**WHAT IS NEEDED**
The lines to copy are those in the records below that hold the word "website".

MATERIALS PROVIDED START

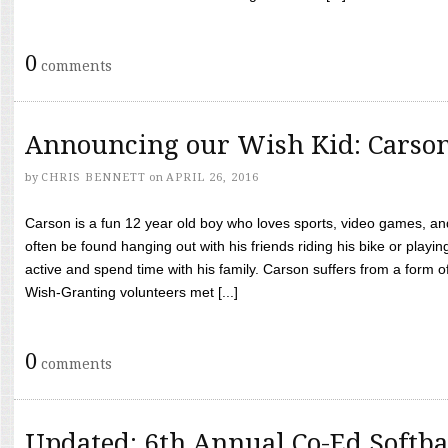
0
comments
Announcing our Wish Kid: Carso
by
CHRIS BENNETT
on
APRIL 26, 2016
Carson is a fun 12 year old boy who loves sports, video games, a
often be found hanging out with his friends riding his bike or playin
active and spend time with his family. Carson suffers from a form
Wish-Granting volunteers met [...]
0
comments
Updated: 6th Annual Co-Ed Softba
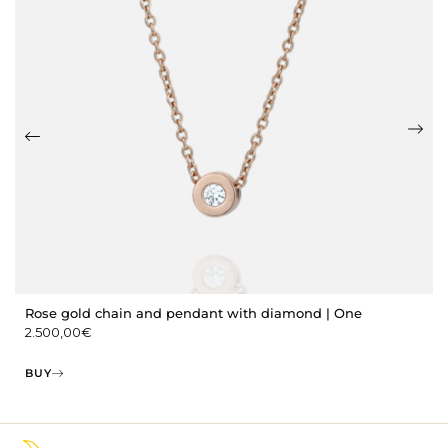
Rose gold chain and pendant with diamond | One
2.500,00
€
BUY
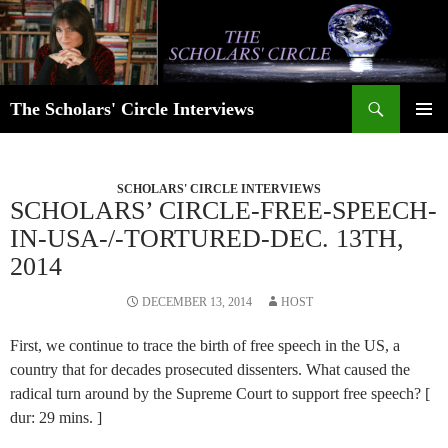
Skip
to
content
Search
The Scholars' Circle Interviews
PRIMAR
MENU
SCHOLARS' CIRCLE INTERVIEWS
SCHOLARS’ CIRCLE-FREE-SPEECH-
IN-USA-/-TORTURED-DEC. 13TH,
2014
DECEMBER 13, 2014
HOST
First, we continue to trace the birth of free speech in the US, a
country that for decades prosecuted dissenters. What caused the
radical turn around by the Supreme Court to support free speech? [
dur: 29 mins. ]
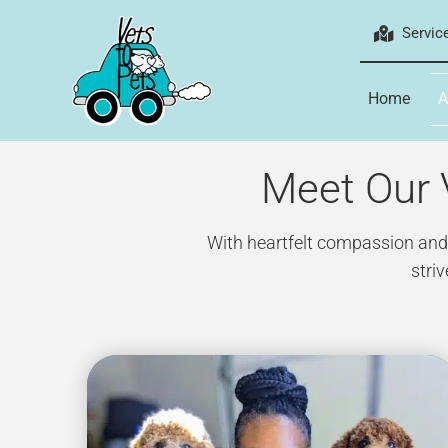
Skip
Servic
to
content
Home
A
Meet Our V
With heartfelt compassion and a
stri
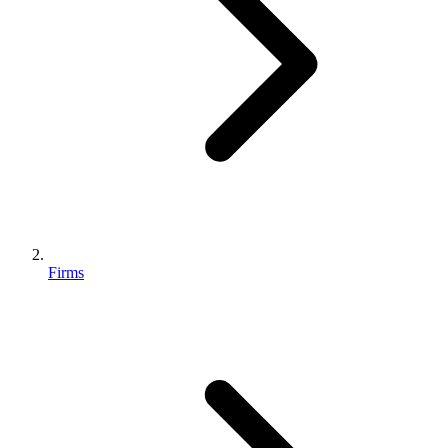
Firms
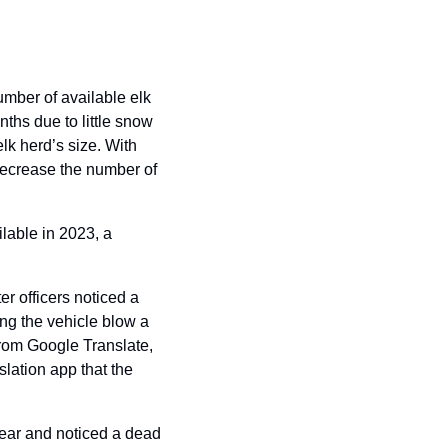
mber of available elk 
ths due to little snow 
elk herd’s size. With 
ecrease the number of 
lable in 2023, a 
 officers noticed a 
ing the vehicle blow a 
from Google Translate, 
lation app that the 
ear and noticed a dead 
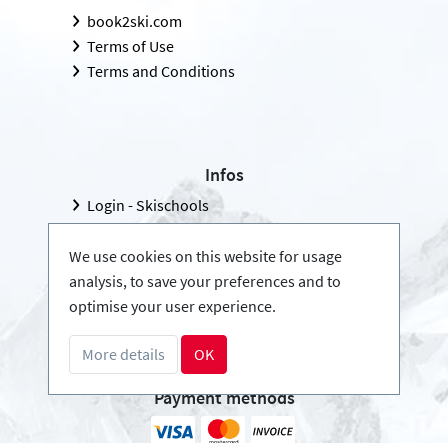
book2ski.com
Terms of Use
Terms and Conditions
Infos
Login - Skischools
Become a partner
FAQ - Frequently Asked Questions
We use cookies on this website for usage
analysis, to save your preferences and to
Download Press-folder
optimise your user experience.
More details
OK
Payment methods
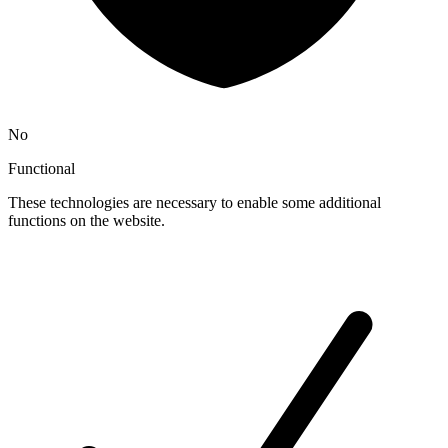
No
Functional
These technologies are necessary to enable some additional
functions on the website.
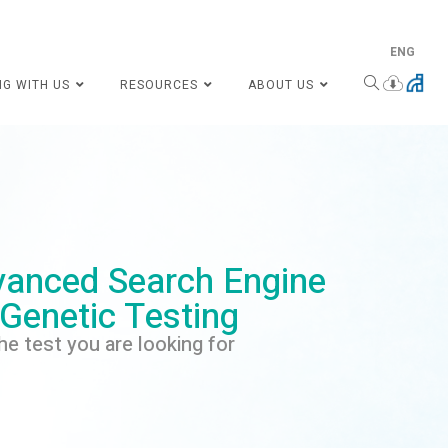
ENG
NG WITH US
RESOURCES
ABOUT US
anced Search Engine
 Genetic Testing
he test you are looking for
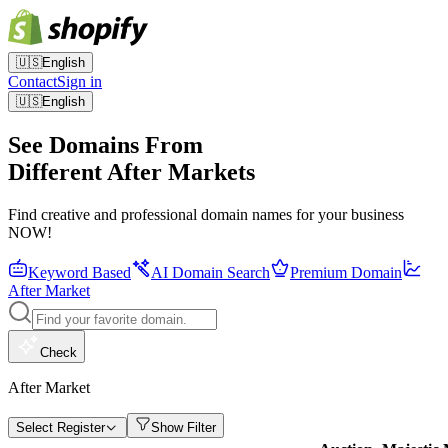
🇺🇸
English
Contact
Sign in
🇺🇸
English
See Domains From
Different After Markets
Find creative and professional domain names for your business
NOW!
Keyword Based
AI Domain Search
Premium Domain
After Market
Check
After Market
Select Register
Show Filter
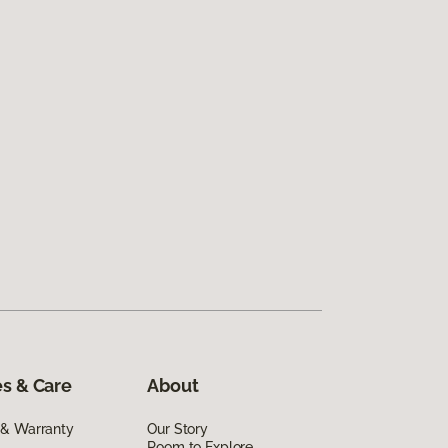
s & Care
About
 & Warranty
Our Story
Room to Explore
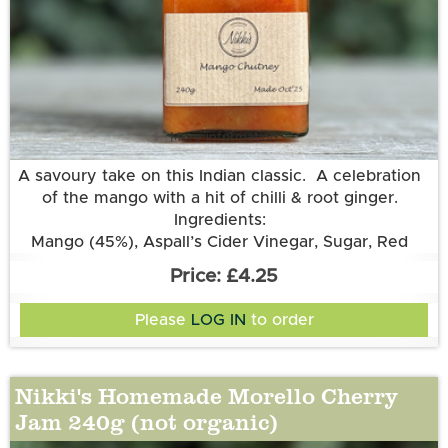
More information
A savoury take on this Indian classic. A celebration
of the mango with a hit of chilli & root ginger.
Ingredients:
Mango (45%), Aspall’s Cider Vinegar, Sugar, Red
Chilli, Root Ginger.
£4.25
Please
LOG IN
to order
Nikki's Homemade Morello Cherry
Jam 240g (not organic)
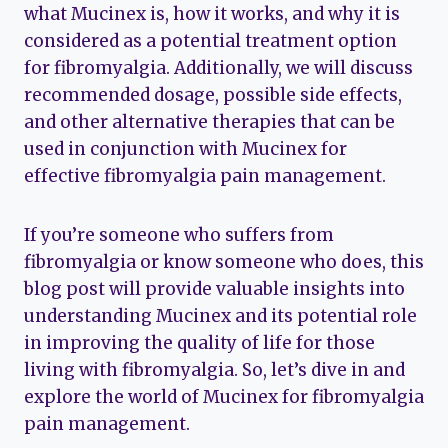
what Mucinex is, how it works, and why it is
considered as a potential treatment option
for fibromyalgia. Additionally, we will discuss
recommended dosage, possible side effects,
and other alternative therapies that can be
used in conjunction with Mucinex for
effective fibromyalgia pain management.
If you’re someone who suffers from
fibromyalgia or know someone who does, this
blog post will provide valuable insights into
understanding Mucinex and its potential role
in improving the quality of life for those
living with fibromyalgia. So, let’s dive in and
explore the world of Mucinex for fibromyalgia
pain management.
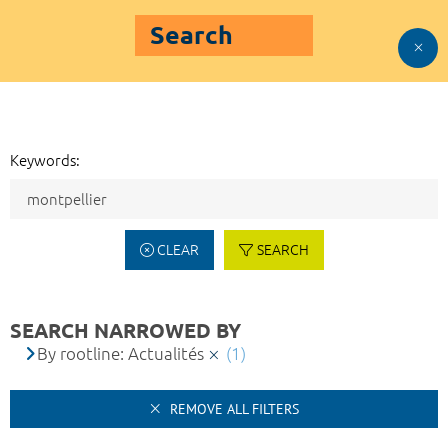
Search
Keywords:
CLEAR
SEARCH
SEARCH NARROWED BY
By rootline: Actualités
(1)
REMOVE ALL FILTERS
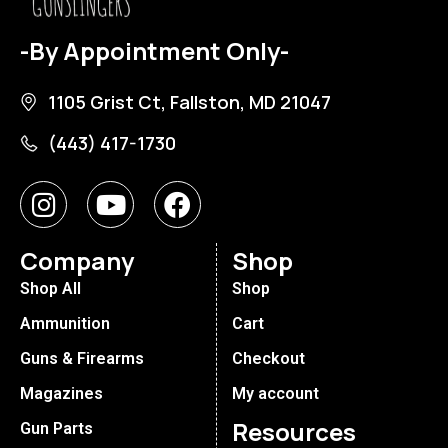
-By Appointment Only-
1105 Grist Ct, Fallston, MD 21047
(443) 417-1730
Company
Shop
Shop All
Shop
Ammunition
Cart
Guns & Firearms
Checkout
Magazines
My account
Resources
Gun Parts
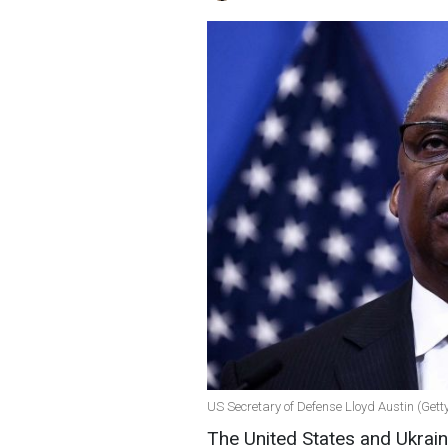
US Secretary of Defense Lloyd Austin (Get
The United States and Ukrain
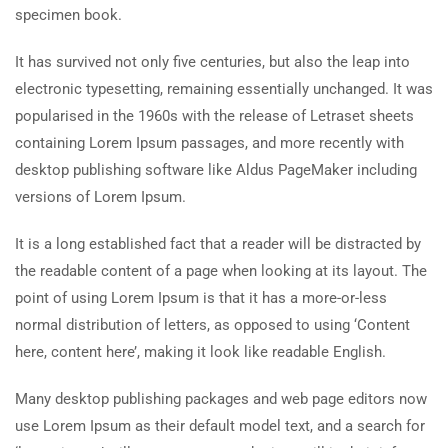
specimen book.
It has survived not only five centuries, but also the leap into
electronic typesetting, remaining essentially unchanged. It was
popularised in the 1960s with the release of Letraset sheets
containing Lorem Ipsum passages, and more recently with
desktop publishing software like Aldus PageMaker including
versions of Lorem Ipsum.
It is a long established fact that a reader will be distracted by
the readable content of a page when looking at its layout. The
point of using Lorem Ipsum is that it has a more-or-less
normal distribution of letters, as opposed to using ‘Content
here, content here’, making it look like readable English.
Many desktop publishing packages and web page editors now
use Lorem Ipsum as their default model text, and a search for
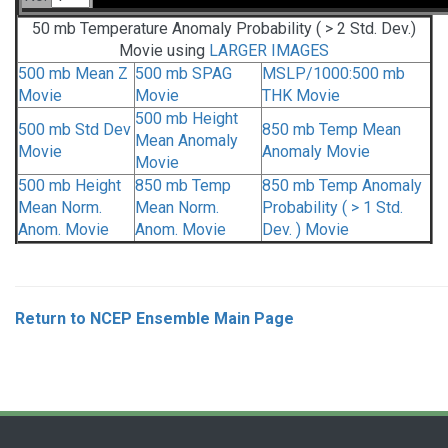
50 mb Temperature Anomaly Probability ( > 2 Std. Dev.)
Movie using
LARGER IMAGES
500 mb Mean Z
500 mb SPAG
MSLP/1000:500 mb
Movie
Movie
THK Movie
500 mb Height
500 mb Std Dev
850 mb Temp Mean
Mean Anomaly
Movie
Anomaly Movie
Movie
500 mb Height
850 mb Temp
850 mb Temp Anomaly
Mean Norm.
Mean Norm.
Probability ( > 1 Std.
Anom. Movie
Anom. Movie
Dev. ) Movie
Return to NCEP Ensemble Main Page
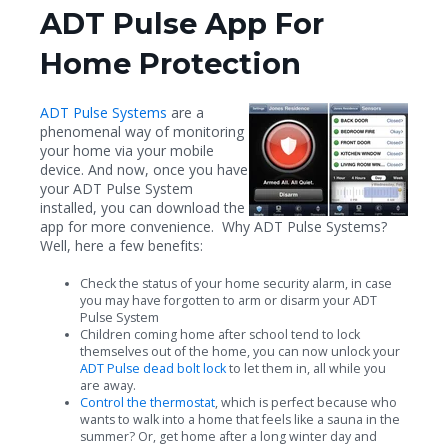
ADT Pulse App For
Home Protection
ADT Pulse Systems
are a
phenomenal way of monitoring
your home via your mobile
device. And now, once you have
your ADT Pulse System
installed, you can download the
app for more convenience. Why ADT Pulse Systems?
Well, here a few benefits:
Check the status of your home security alarm, in case
you may have forgotten to arm or disarm your ADT
Pulse System
Children coming home after school tend to lock
themselves out of the home, you can now unlock your
ADT Pulse dead bolt lock
to let them in, all while you
are away.
Control the thermostat
, which is perfect because who
wants to walk into a home that feels like a sauna in the
summer? Or, get home after a long winter day and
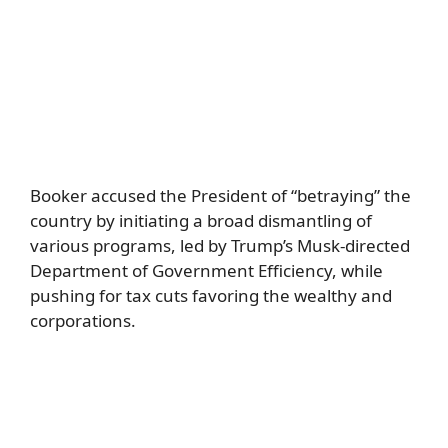
Booker accused the President of “betraying” the
country by initiating a broad dismantling of
various programs, led by Trump’s Musk-directed
Department of Government Efficiency, while
pushing for tax cuts favoring the wealthy and
corporations.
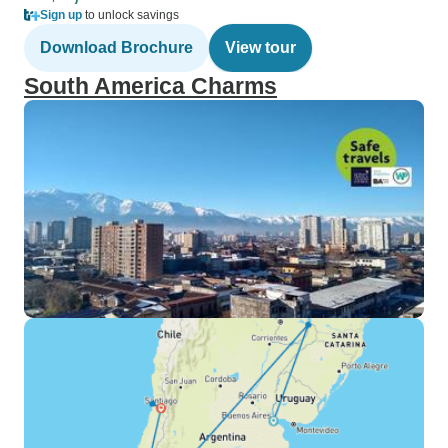
Sign up
to unlock savings
Download Brochure
View tour
South America Charms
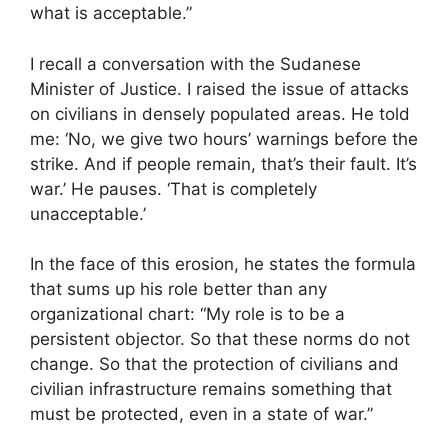
what is acceptable.”
I recall a conversation with the Sudanese
Minister of Justice. I raised the issue of attacks
on civilians in densely populated areas. He told
me: ‘No, we give two hours’ warnings before the
strike. And if people remain, that’s their fault. It’s
war.’ He pauses. ‘That is completely
unacceptable.’
In the face of this erosion, he states the formula
that sums up his role better than any
organizational chart: “My role is to be a
persistent objector. So that these norms do not
change. So that the protection of civilians and
civilian infrastructure remains something that
must be protected, even in a state of war.”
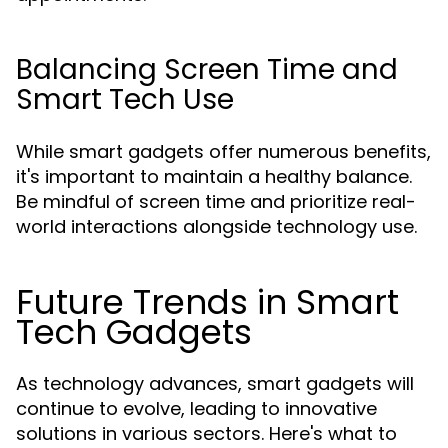
Balancing Screen Time and
Smart Tech Use
While smart gadgets offer numerous benefits,
it's important to maintain a healthy balance.
Be mindful of screen time and prioritize real-
world interactions alongside technology use.
Future Trends in Smart
Tech Gadgets
As technology advances, smart gadgets will
continue to evolve, leading to innovative
solutions in various sectors. Here's what to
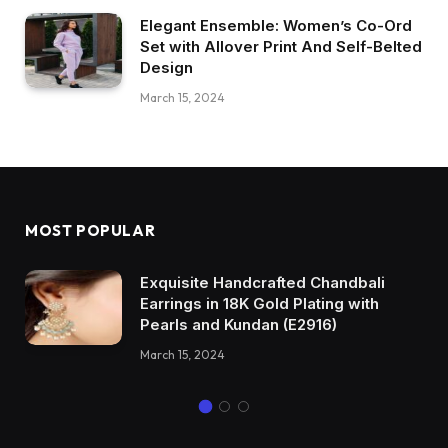
Elegant Ensemble: Women’s Co-Ord
Set with Allover Print And Self-Belted
Design
March 15, 2024
MOST POPULAR
Exquisite Handcrafted Chandbali
Earrings in 18K Gold Plating with
Pearls and Kundan (E2916)
March 15, 2024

MATERIALS PROVIDED END

**OUTPUT BELOW**
We use cookies on this website for usage
functions on the website.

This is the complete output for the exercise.